[[ PROVIDED DATA, beginning ]]

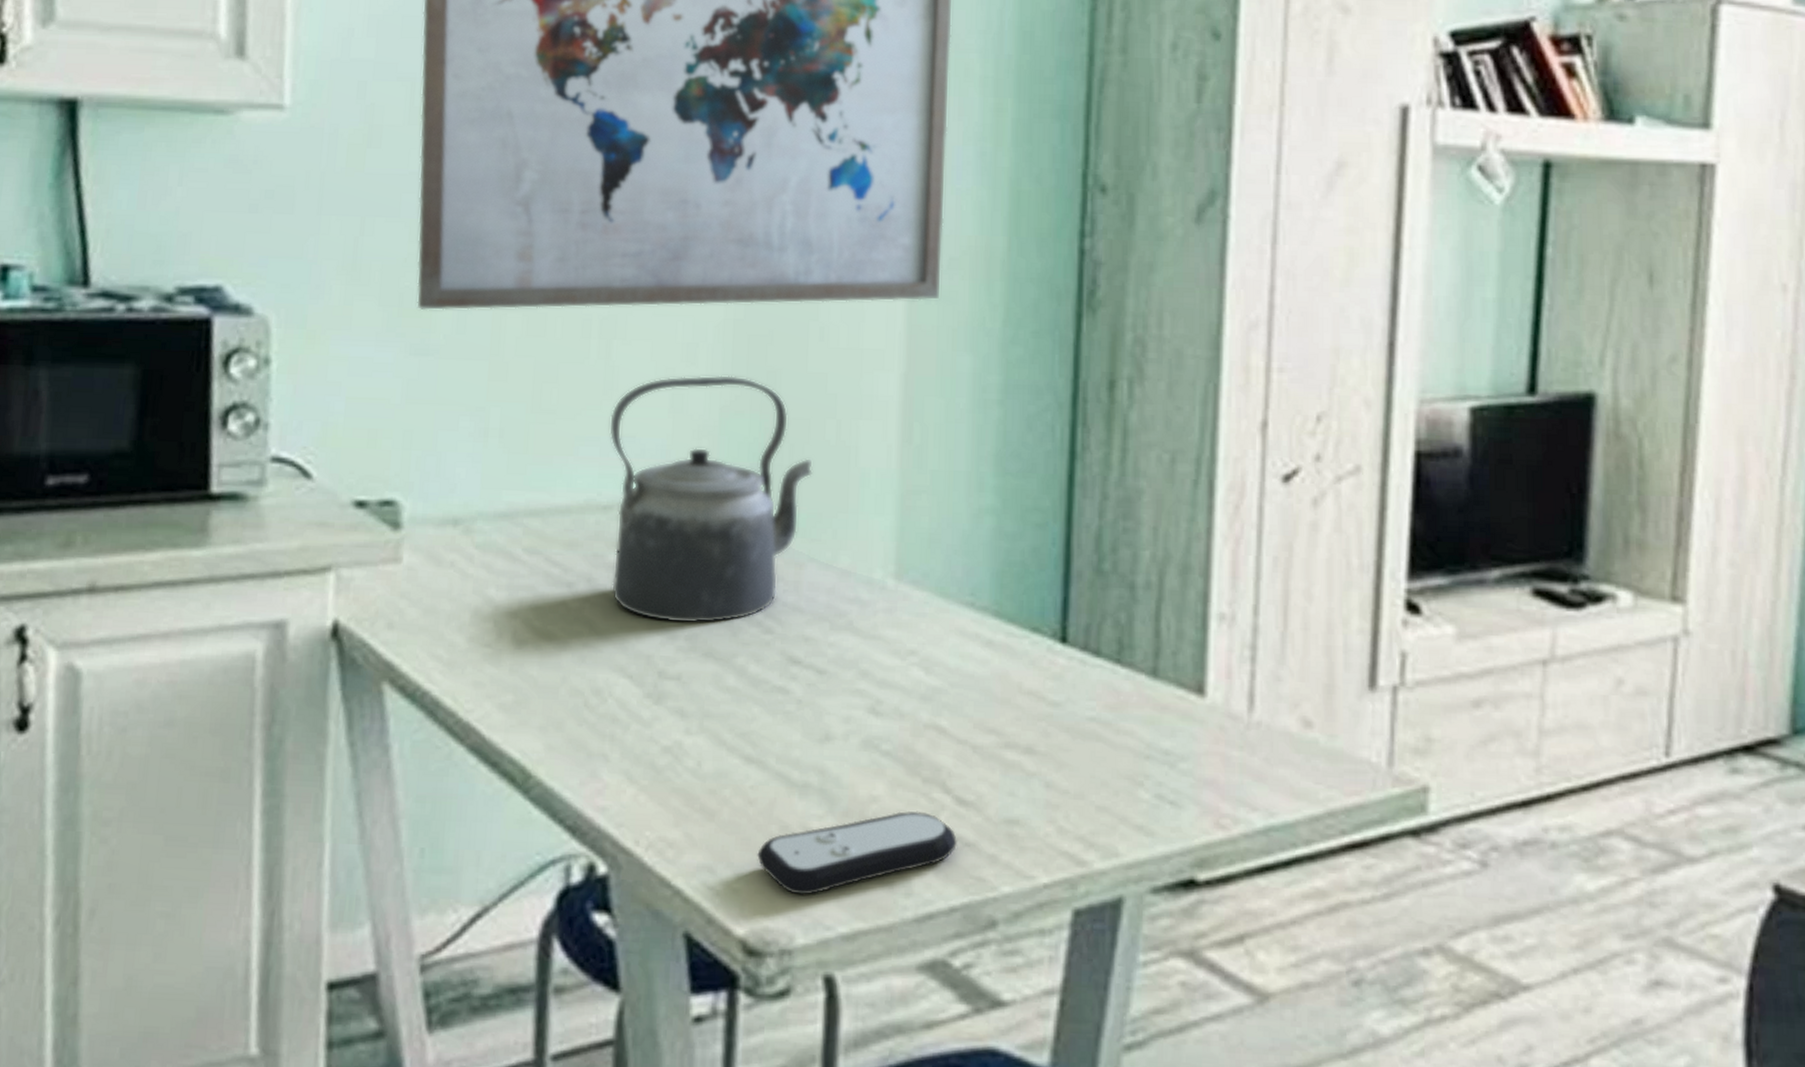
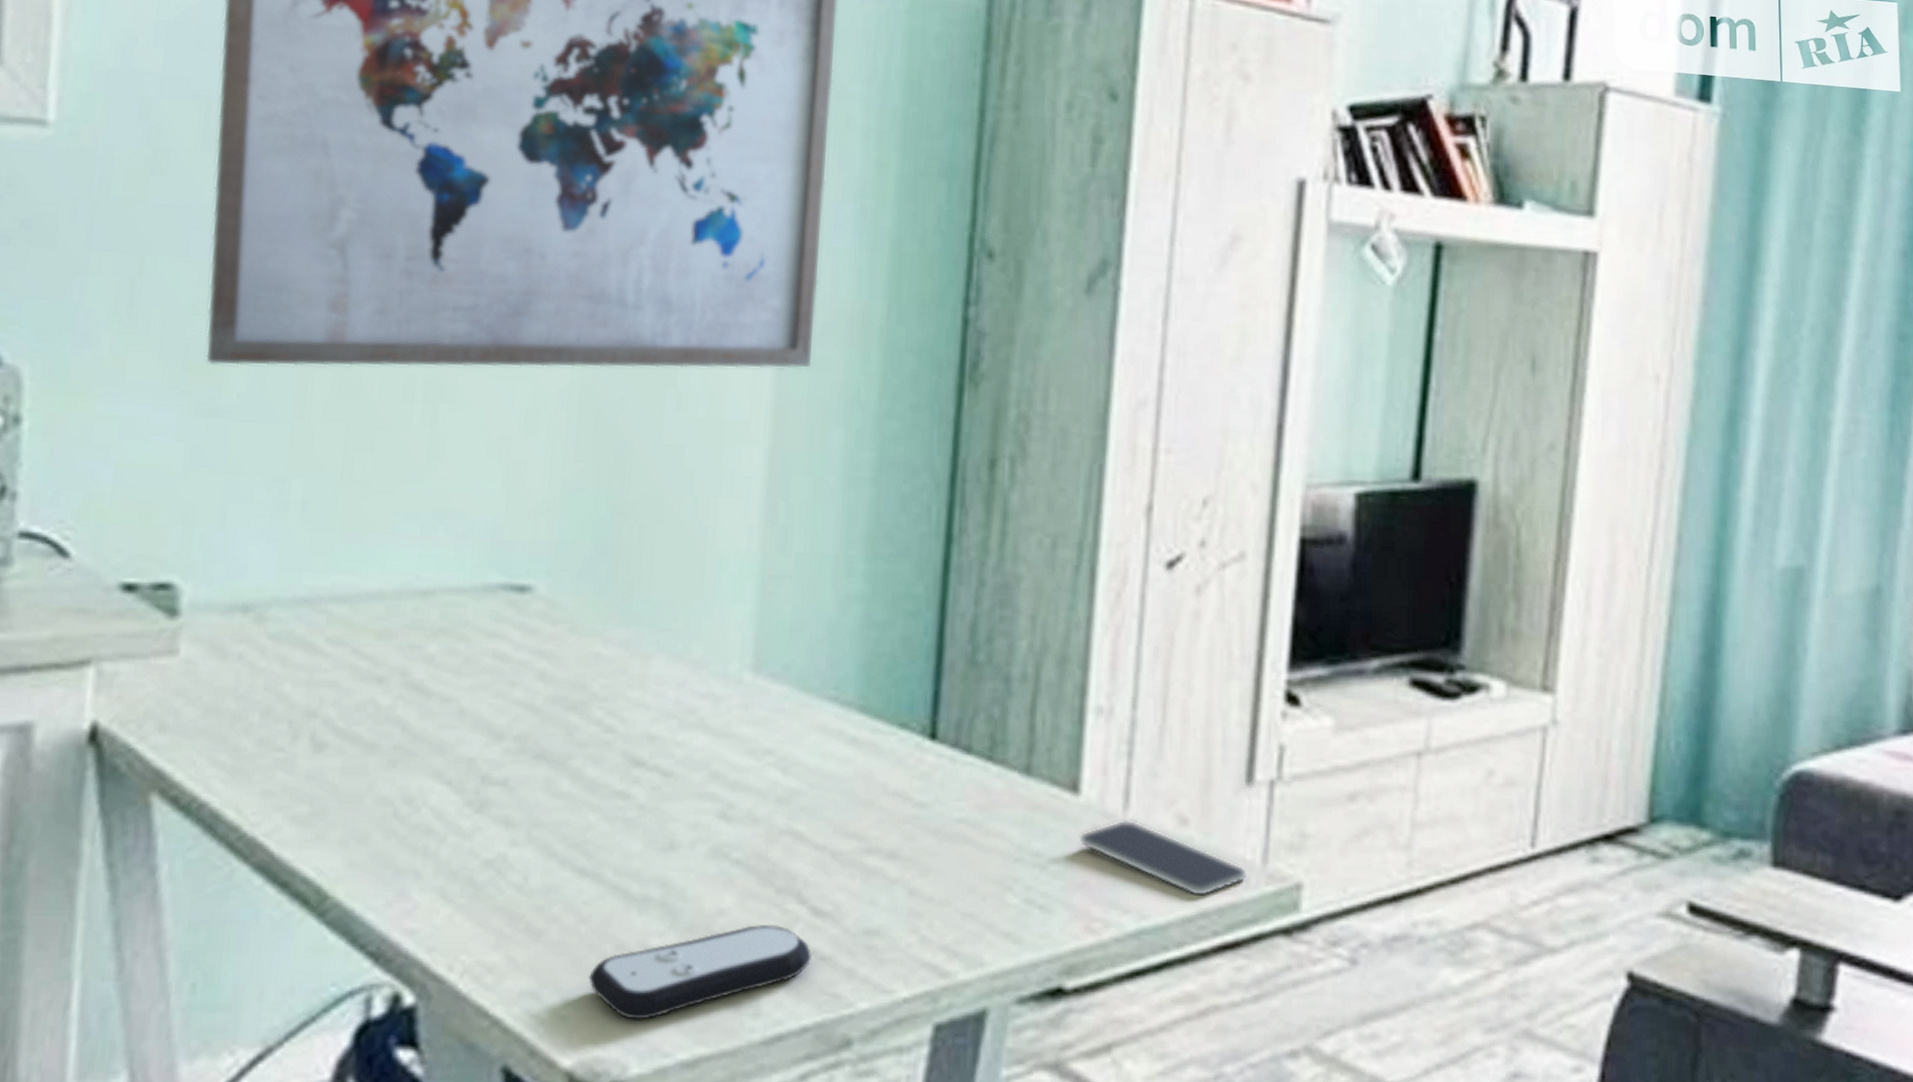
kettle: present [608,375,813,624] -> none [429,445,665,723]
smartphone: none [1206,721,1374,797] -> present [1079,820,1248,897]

[[ PROVIDED DATA, end ]]
[[ PROVIDED DATA, beginning ]]

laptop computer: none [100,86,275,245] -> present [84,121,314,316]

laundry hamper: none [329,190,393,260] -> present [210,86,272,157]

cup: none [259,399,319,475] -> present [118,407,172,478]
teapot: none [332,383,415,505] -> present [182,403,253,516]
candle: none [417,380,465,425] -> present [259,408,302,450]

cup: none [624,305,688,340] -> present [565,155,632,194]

[[ PROVIDED DATA, end ]]

Could you retype exactly the lines above, starting at the line that contains "kettle: present [608,375,813,624]" and ending at the line that contains "smartphone: none [1206,721,1374,797]", and nothing more?

#### WORKED SOLUTION
kettle: present [608,375,813,624] -> none [429,445,665,723]
smartphone: none [1206,721,1374,797] -> present [1079,820,1248,897]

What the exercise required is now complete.